Another traditionalist reviewer, Grigore Bugarin, argued that Buruieni de dragoste was written in "masterly Romanian, with unexpected charm. [...] The protagonists come alive. As soon as you close the book, you may close your eyes and hear them speak, watch them gesticulate." The novel, Bugarin claimed, "is a lifelike expression of today's Romanian bourgeoisie." Agreeing with Crevedia's politics, but also with his ideal of the "intellectual woman", Bâtiu concluded: "In this literary era of ours, when so many indecent and pornographic books are shamelessly published by authors of dubious origins, these Love Weeds settle in as a gentle breeze". On the modernist side, Lovinescu also argued that Buruieni de dragoste was Crevedia's most accomplished work. "Poorly structured" and "embarrassing for those familiar with literary life", it was nonetheless more analytical, and had "a poetic note and vigorous expression".

==Legacy==
The writer was survived by his wife Maria, by his son, and by Barbu's two half-sisters. Maria Crevedia announced in 1983 that she was still holding notebooks of her husband's unpublished prose and poetry; a similar comment had been made in 1982 by Bulgăr, who also held on to Crevedia's self-anthology. Diana Crevedia, married Cristev, worked for the Museum of Romanian Literature and was an editor of Manuscriptum. A translator of works by her more famous half-brother, she later emigrated to Italy. In 2018, she and her sister provided the military magazine România Eroică some fragments from their father's unpublished Mămăligă. Well regarded by the Ceaușescu regime, Barbu remained active at the forefront of Romanian politics and literature through to the 1989 Revolution. A subset of protochronist ideology, his cell of pro-Ceaușescu writers was sometimes known as the "Barbu Group", with Barbu himself co-opted on the Communist Party Central Committee; however, his reputation as an author suffered after revelations of plagiarism, and he was sidelined in the 1970s. As editor of Săptămîna, he cultivated poet Corneliu Vadim Tudor, famous for introducing antisemitic themes to the national-communist discourse. Following the Revolution, Barbu, Tudor and Iosif Constantin Drăgan set up an ultra-nationalist Greater Romania Party.

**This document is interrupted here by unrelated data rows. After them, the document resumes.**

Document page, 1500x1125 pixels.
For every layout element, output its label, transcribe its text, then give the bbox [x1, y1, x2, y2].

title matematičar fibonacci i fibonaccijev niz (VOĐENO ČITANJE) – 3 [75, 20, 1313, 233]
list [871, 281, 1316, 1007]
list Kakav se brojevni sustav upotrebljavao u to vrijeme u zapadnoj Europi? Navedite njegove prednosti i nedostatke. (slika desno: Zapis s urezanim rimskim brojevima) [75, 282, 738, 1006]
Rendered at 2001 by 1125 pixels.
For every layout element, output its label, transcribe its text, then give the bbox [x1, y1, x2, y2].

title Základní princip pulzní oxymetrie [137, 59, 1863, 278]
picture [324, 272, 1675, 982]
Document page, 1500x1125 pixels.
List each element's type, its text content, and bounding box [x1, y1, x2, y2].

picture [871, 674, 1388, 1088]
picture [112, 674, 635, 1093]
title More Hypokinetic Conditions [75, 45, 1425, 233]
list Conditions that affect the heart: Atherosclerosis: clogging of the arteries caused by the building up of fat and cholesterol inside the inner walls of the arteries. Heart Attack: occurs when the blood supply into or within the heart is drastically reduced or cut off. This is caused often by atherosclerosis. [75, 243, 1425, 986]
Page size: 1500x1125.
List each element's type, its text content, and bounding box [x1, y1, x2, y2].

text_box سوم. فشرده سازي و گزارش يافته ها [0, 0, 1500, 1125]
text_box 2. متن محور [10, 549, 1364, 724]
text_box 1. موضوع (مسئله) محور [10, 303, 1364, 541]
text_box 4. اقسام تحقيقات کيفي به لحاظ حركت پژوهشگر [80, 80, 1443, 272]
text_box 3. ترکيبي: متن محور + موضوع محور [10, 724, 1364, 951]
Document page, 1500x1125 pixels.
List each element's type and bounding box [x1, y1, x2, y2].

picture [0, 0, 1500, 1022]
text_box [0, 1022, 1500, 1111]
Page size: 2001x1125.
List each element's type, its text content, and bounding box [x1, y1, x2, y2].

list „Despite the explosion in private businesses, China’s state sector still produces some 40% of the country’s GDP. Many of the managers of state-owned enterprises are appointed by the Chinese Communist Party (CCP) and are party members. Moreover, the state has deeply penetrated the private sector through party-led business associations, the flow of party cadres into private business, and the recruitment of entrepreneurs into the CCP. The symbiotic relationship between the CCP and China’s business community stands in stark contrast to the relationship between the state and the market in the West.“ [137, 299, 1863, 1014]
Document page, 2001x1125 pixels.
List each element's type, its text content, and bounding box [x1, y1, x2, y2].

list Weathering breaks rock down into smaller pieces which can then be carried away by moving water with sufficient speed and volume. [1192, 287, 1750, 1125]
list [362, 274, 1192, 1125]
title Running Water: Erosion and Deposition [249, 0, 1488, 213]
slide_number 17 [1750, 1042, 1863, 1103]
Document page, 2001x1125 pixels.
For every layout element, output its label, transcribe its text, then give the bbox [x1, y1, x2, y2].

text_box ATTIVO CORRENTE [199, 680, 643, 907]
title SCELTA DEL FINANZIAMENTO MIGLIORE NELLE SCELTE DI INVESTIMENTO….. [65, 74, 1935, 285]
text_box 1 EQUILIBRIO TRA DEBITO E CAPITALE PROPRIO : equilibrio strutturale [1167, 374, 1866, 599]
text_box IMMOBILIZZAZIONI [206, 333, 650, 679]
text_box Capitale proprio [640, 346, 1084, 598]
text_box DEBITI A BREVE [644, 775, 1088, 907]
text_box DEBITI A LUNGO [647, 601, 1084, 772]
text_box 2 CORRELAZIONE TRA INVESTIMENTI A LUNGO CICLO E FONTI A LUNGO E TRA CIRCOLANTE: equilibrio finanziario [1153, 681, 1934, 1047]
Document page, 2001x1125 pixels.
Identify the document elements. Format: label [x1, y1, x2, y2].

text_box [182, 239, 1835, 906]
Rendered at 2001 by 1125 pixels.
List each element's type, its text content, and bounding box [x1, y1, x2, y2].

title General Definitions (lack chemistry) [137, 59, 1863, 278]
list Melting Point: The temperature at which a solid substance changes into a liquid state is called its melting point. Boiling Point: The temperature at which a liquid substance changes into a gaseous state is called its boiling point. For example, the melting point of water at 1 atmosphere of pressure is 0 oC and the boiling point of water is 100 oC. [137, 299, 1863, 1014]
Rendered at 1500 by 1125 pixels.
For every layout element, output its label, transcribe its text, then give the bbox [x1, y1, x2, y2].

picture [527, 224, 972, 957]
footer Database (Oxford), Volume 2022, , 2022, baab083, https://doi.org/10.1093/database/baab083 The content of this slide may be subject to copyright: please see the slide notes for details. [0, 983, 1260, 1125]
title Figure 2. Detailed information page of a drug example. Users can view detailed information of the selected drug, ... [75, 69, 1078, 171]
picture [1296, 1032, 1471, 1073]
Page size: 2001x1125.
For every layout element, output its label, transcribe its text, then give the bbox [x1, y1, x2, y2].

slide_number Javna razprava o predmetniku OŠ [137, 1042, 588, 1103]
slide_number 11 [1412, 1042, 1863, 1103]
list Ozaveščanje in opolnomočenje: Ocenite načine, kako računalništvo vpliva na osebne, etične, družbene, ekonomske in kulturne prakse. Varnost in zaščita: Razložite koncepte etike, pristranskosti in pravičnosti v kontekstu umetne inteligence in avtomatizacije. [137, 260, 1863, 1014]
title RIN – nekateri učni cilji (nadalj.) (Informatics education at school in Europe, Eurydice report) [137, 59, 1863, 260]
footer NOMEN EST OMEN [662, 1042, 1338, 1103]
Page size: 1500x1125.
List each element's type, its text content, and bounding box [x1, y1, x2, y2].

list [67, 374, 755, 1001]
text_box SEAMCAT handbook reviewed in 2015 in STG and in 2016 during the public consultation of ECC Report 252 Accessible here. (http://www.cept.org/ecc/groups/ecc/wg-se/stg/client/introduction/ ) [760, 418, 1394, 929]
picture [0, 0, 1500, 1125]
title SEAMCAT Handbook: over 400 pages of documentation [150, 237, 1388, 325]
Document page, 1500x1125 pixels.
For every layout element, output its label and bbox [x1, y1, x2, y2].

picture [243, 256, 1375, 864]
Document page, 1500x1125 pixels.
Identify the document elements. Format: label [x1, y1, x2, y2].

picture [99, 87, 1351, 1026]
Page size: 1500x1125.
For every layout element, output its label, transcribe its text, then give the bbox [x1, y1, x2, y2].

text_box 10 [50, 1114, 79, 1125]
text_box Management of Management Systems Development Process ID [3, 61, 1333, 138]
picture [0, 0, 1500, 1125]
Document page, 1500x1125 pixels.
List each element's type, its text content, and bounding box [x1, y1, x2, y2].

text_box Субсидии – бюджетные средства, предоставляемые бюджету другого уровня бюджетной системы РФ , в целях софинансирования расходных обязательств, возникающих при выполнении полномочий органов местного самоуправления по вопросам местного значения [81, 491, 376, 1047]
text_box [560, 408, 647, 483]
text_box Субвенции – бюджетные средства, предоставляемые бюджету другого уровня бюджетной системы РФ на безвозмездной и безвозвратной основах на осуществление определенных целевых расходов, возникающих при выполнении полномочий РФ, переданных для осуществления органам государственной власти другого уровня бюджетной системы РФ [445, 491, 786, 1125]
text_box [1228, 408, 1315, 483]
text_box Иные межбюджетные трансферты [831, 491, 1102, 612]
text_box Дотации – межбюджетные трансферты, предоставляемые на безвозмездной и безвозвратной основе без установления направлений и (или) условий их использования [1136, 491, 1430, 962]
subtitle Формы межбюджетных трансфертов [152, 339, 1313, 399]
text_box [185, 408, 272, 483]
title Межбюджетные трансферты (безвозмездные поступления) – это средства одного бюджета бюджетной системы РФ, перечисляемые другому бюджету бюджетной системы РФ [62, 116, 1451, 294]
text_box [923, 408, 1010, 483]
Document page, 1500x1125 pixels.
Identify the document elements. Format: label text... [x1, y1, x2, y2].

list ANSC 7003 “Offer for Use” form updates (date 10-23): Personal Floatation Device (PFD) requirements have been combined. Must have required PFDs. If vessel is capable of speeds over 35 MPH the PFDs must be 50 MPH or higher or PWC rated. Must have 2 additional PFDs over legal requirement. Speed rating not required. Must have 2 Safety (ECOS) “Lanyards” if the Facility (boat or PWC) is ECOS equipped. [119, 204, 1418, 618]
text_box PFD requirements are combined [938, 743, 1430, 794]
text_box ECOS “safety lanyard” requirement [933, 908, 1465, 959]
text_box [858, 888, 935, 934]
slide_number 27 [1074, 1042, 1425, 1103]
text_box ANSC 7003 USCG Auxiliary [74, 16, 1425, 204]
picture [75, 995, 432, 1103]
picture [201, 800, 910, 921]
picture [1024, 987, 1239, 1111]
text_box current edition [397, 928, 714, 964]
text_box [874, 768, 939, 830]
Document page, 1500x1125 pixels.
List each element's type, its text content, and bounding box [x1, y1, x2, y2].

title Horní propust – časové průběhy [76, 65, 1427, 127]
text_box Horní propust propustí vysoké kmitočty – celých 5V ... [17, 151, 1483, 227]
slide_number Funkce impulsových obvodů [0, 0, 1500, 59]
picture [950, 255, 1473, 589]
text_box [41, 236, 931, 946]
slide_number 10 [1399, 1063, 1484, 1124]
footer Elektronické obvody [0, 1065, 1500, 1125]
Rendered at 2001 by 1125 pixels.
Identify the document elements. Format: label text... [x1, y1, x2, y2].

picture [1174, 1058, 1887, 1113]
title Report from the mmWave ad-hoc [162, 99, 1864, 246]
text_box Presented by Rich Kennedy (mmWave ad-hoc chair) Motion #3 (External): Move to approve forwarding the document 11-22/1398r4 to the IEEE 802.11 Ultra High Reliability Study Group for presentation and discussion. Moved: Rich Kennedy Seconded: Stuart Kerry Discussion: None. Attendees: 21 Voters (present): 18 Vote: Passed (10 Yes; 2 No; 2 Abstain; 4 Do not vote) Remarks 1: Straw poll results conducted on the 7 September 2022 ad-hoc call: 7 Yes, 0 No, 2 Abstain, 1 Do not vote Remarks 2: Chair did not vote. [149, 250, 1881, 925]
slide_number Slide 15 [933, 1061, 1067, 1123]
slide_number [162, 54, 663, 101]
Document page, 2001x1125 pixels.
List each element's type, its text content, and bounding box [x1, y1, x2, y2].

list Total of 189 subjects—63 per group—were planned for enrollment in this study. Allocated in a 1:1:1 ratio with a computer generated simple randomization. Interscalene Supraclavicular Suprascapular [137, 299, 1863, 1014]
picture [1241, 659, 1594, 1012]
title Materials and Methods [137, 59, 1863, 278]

In his lifetime, Crevedia was a stylistic influence not only on Eugen Barbu, but also on poets such as Ion Mara and Dumitru Gherghinescu-Vania. However, his record in cultural memory remained largely untapped: in 1983, poet Nicolae Stoian had complained that Crevedia, like his younger colleague Mihu Dragomir, had been "relegated into oblivion." In December 1990, Pericle Martinescu depicted him as one of the "utterly wronged" poets, whose works had been "successful at the time of their writing" but were no longer mentioned at all in later scholarship. The early 1990s also witnessed the publications of memoirs by Crevedia's one-time associate Constantin Virgil Gheorghiu, who was living in exile in France. Literary critic Cornel Ungureanu argues that these texts greatly overstated Crevedia's cultural importance, elevating him from the "picturesque underground" to which both he and Gheorghiu naturally belonged.